Psychic Fair offers insights for skeptics and believers alike | New

CHESTERFIELD, Ind. – A recent visitor to a psychic fair at Camp Chesterfield hesitantly sat down for a 10-minute session with a reader and was told she was going to get pregnant soon.

“She doubted it a lot,” recalls Mary Ann Armstrong, a volunteer who helps organize the weekly psychic fairs at the camp cafeteria in the small town of Chesterfield.

“She came back today, though, and guess what?” She is pregnant. We do not know. It’s all in the hands of God, the hands of the spirit, and that’s what we do.

Connections like these are a big reason why Armstrong and other spiritually-minded people host the sessions, which take place weekly for most of the year, except for a winter break. She said those who sign up for psychic readings range from skeptics to those eager to discuss a range of spiritual topics.

“People who are new, they come in and we explain to them that everyone here … is clairvoyant, which means they speak or touch with spirit in some way,” Armstrong said. “By coming here and getting a reading, you can get healing out of it. You may be missing someone, and that person may drop by and give you a message.

Armstrong and others are far from alone in their beliefs. According to a recent Gallup survey, more than a quarter of Americans believe people possess psychic abilities, including the ability to see into the future. Others also believe in extrasensory perception, mind reading, and the ability to communicate with the dead.

“Some people understand; some people don’t understand,” said Becky Bruns, one of the organizers of the psychic fair. “Some believe; some don’t. It’s a spiritual thing.

Depending on how many readers are available — on Saturday about 10 attended, and Armstrong said some weeks up to 12 sign up for consultations — fairs can last up to three or four hours.

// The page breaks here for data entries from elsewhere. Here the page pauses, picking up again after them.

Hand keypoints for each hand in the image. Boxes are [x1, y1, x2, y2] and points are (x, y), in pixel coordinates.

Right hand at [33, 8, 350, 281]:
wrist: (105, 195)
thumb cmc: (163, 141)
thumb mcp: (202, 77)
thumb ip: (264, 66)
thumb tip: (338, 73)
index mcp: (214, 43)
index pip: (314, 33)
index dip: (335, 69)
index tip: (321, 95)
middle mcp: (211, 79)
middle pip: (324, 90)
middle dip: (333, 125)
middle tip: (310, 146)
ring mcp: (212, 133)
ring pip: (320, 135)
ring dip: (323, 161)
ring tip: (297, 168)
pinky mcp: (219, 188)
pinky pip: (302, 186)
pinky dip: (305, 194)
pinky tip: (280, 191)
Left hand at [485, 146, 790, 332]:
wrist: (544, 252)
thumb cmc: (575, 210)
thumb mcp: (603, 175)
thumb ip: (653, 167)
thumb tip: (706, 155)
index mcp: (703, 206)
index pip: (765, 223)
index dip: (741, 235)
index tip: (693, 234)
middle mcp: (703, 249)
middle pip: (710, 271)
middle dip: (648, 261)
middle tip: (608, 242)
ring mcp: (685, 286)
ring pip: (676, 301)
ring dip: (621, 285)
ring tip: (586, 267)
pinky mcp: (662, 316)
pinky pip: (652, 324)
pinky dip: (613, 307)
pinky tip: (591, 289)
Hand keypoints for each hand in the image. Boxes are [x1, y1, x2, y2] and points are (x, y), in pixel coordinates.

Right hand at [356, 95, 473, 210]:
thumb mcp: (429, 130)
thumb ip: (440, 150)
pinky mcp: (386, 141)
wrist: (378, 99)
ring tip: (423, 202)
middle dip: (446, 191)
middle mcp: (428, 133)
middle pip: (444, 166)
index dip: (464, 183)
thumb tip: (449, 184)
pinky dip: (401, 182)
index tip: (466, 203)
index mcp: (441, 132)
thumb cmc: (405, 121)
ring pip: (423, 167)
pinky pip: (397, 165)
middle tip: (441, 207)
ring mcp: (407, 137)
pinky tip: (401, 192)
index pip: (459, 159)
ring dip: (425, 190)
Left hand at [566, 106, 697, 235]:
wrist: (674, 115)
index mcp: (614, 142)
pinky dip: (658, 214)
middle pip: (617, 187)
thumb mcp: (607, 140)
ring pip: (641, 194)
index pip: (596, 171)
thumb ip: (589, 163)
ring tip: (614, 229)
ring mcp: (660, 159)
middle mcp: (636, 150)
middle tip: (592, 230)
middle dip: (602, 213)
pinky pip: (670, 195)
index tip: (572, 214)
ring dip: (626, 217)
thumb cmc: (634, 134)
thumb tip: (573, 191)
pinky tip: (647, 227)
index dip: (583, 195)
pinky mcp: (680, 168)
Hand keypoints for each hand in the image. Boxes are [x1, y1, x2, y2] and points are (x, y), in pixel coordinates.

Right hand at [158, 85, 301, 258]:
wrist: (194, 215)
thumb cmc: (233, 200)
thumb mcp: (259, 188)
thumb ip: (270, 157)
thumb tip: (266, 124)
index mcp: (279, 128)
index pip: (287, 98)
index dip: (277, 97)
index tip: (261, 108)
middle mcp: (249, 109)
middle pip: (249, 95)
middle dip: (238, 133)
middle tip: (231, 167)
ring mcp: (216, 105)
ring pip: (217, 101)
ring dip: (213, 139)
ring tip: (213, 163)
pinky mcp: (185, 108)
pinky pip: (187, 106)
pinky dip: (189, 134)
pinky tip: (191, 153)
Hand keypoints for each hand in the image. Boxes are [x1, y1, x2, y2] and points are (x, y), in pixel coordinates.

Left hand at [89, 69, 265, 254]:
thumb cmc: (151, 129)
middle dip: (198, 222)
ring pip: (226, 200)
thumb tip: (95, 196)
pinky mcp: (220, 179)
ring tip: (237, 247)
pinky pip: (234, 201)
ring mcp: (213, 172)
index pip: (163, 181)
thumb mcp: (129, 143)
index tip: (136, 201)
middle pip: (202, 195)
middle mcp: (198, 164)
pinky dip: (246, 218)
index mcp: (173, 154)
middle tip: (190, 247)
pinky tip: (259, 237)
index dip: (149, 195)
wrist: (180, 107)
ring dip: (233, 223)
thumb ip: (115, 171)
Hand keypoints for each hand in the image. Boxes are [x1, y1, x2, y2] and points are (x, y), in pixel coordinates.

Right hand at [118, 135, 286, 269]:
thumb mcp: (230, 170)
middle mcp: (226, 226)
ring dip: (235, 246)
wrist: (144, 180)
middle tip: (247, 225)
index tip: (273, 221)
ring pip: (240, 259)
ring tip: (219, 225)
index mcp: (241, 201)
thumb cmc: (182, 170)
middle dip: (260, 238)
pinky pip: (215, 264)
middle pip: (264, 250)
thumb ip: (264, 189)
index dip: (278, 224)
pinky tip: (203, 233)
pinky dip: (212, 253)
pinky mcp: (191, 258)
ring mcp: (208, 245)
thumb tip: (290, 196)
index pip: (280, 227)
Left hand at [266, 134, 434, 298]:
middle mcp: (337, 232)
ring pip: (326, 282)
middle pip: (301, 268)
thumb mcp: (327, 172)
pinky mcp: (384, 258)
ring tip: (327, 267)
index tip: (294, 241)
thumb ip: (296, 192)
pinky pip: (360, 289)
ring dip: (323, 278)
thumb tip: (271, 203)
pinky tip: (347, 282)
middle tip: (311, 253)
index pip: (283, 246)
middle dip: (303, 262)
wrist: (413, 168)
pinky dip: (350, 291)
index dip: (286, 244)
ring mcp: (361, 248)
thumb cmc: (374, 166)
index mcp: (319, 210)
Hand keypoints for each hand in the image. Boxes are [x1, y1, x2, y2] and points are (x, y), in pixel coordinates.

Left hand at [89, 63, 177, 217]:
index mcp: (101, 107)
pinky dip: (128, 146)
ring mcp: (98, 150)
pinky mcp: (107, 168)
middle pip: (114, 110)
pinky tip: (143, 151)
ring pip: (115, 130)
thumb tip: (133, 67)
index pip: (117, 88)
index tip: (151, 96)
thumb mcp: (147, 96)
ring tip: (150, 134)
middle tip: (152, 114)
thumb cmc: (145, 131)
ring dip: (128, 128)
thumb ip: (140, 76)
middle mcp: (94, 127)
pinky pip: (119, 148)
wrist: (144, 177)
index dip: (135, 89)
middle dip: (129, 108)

With political controversy swirling and many concerned about uncertainty over world events and economic turmoil, some of the readers at Saturday’s fair said it made sense for people to seek spiritual guidance through psychic readings.

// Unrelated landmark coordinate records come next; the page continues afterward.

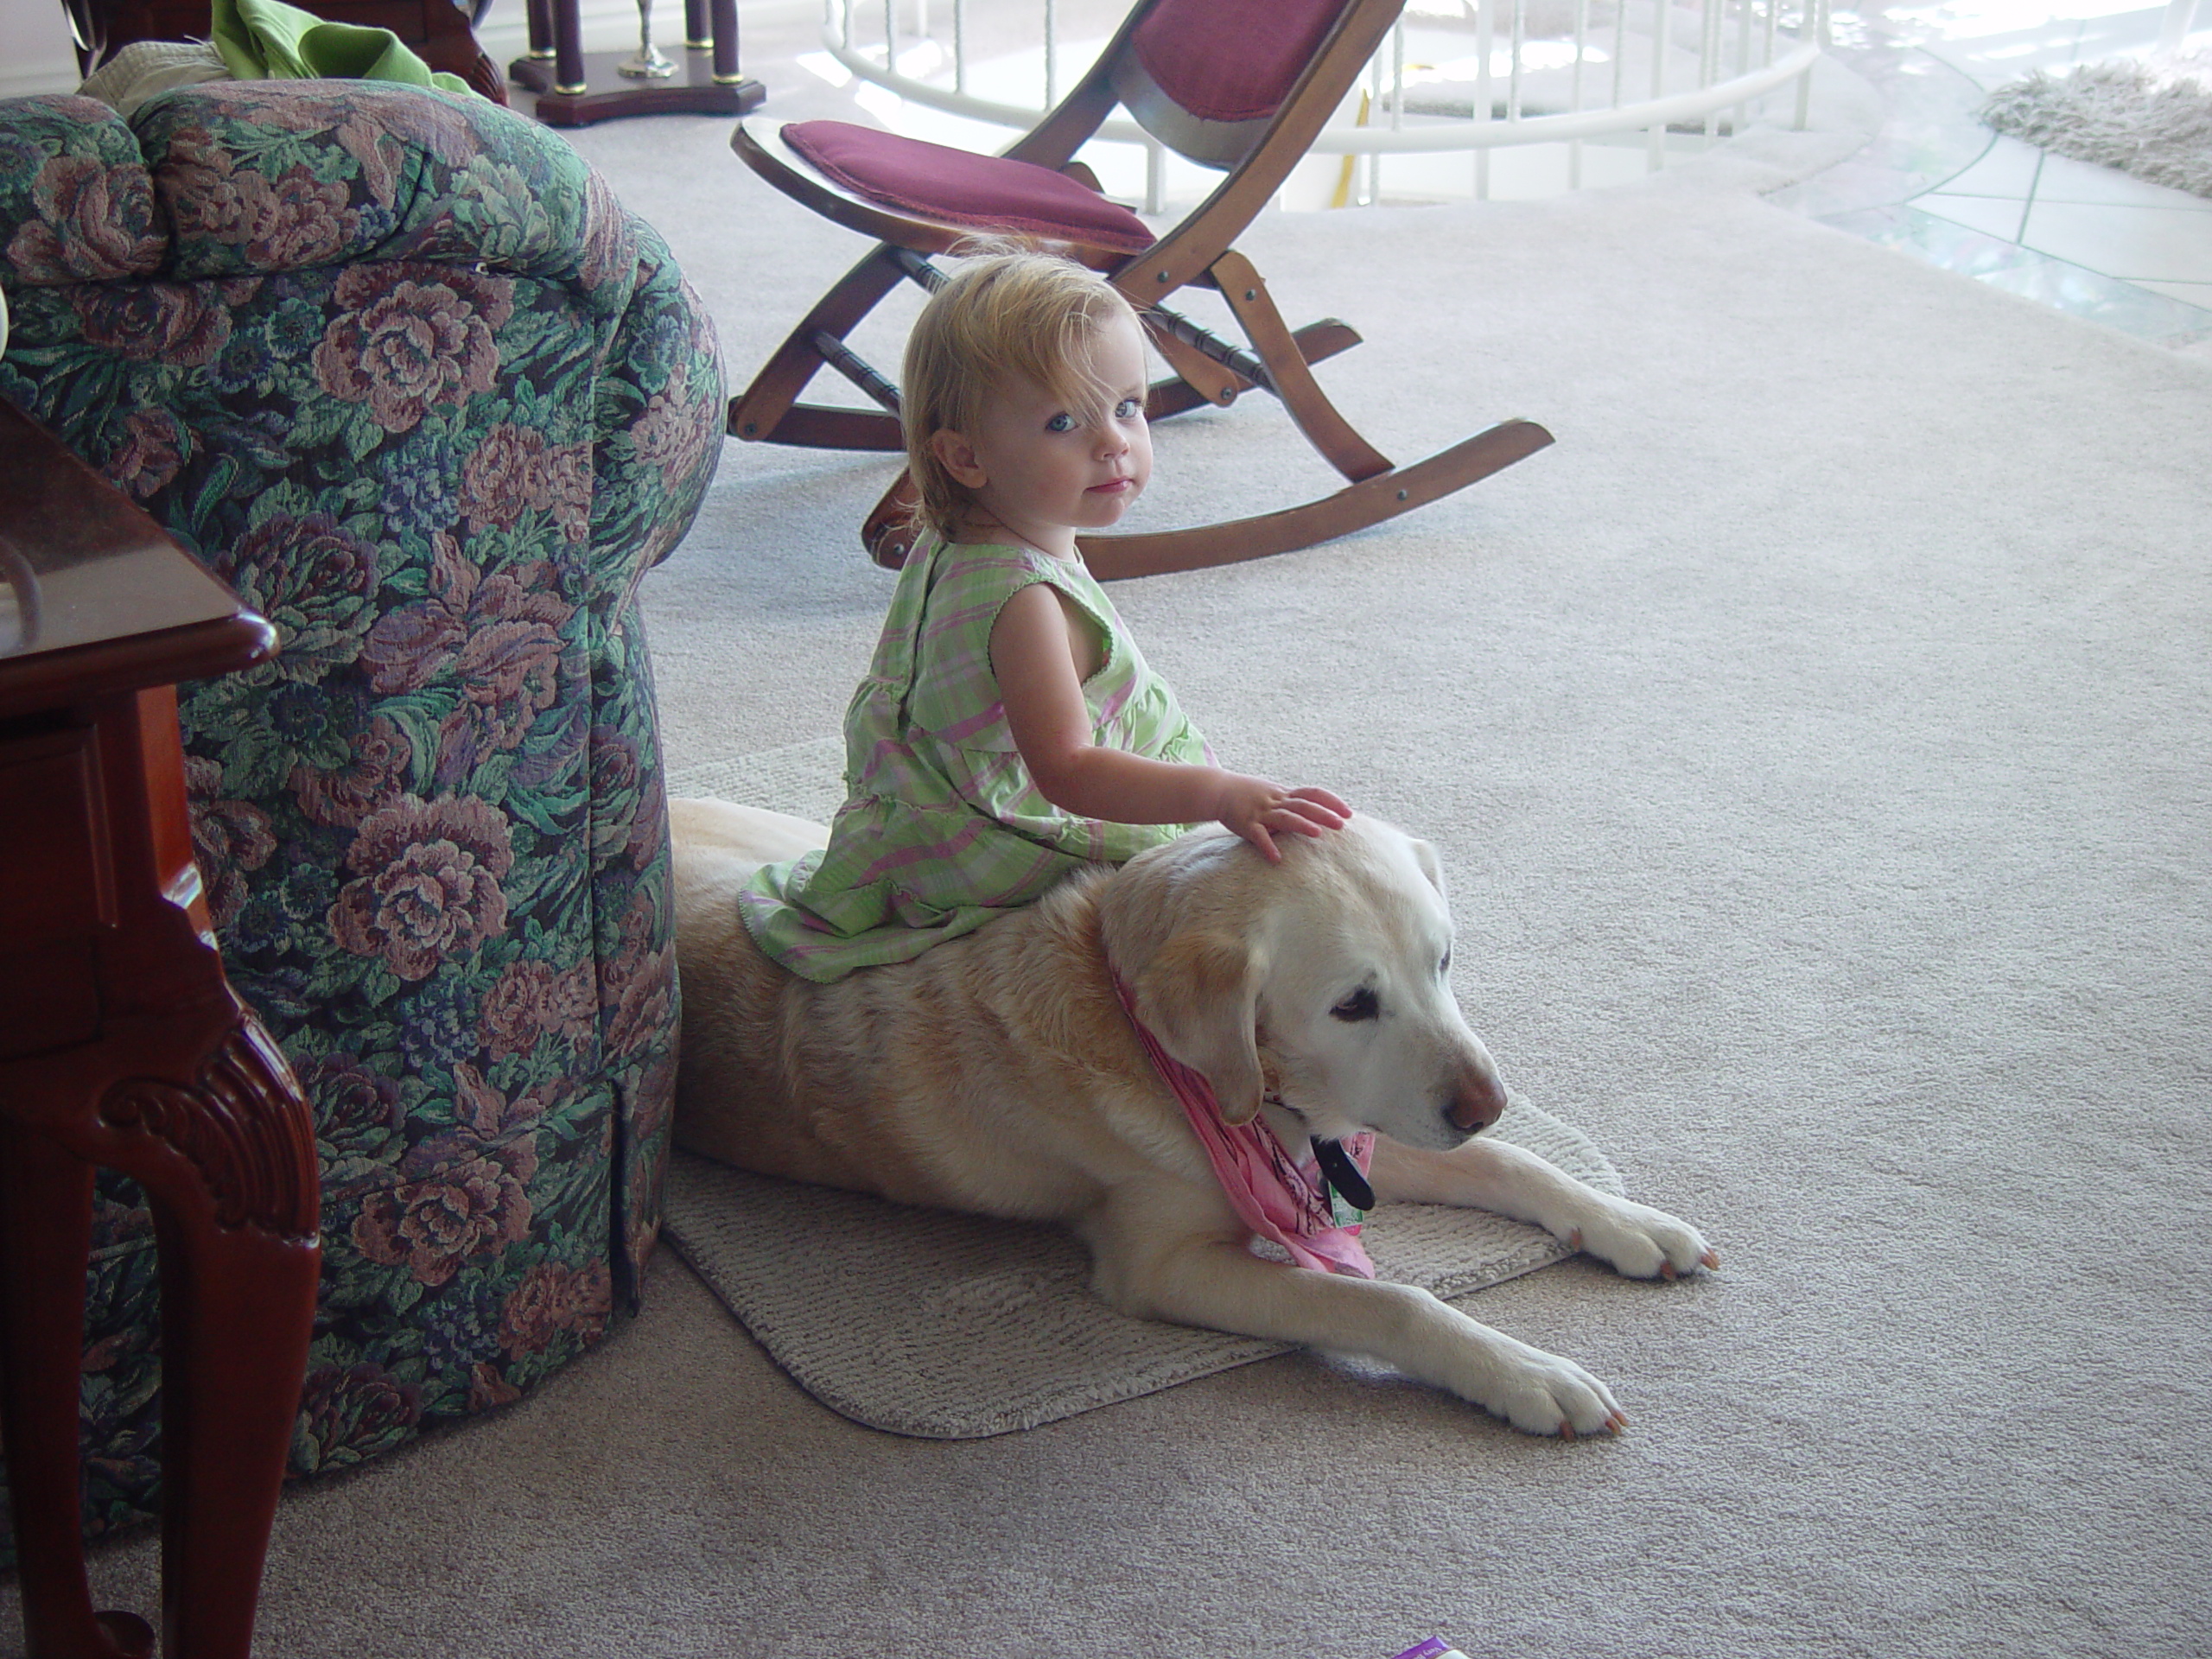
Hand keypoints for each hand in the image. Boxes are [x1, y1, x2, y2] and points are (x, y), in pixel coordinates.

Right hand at [1211, 776, 1351, 861]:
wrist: (1219, 790)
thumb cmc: (1250, 795)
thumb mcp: (1274, 793)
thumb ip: (1293, 803)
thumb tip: (1319, 815)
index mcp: (1284, 794)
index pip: (1313, 793)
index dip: (1331, 801)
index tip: (1349, 812)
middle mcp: (1275, 800)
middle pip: (1303, 805)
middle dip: (1323, 814)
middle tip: (1341, 824)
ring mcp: (1261, 812)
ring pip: (1284, 817)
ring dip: (1301, 825)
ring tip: (1317, 834)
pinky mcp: (1246, 824)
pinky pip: (1257, 836)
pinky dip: (1267, 846)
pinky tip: (1277, 858)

“There are people who are at some point in their life, things just don’t seem to be going well,” said Reverend Terry Ryan, a member of the Indiana Association of Spiritualists. “They want to know what might happen next in their life, or they’re looking for guidance, really, on where they are now and what’s next.”

After each 10-minute interval, Armstrong rang a bell, signaling those present that it was time to switch drives. Depending on the number of readings each person paid for, attendees could meet multiple readers.

“They can see as many people as they want,” Armstrong said. “That’s the whole idea, so they can go from person to person and get to know them and then they can come back throughout the week or even later in the day and see them at the camp.”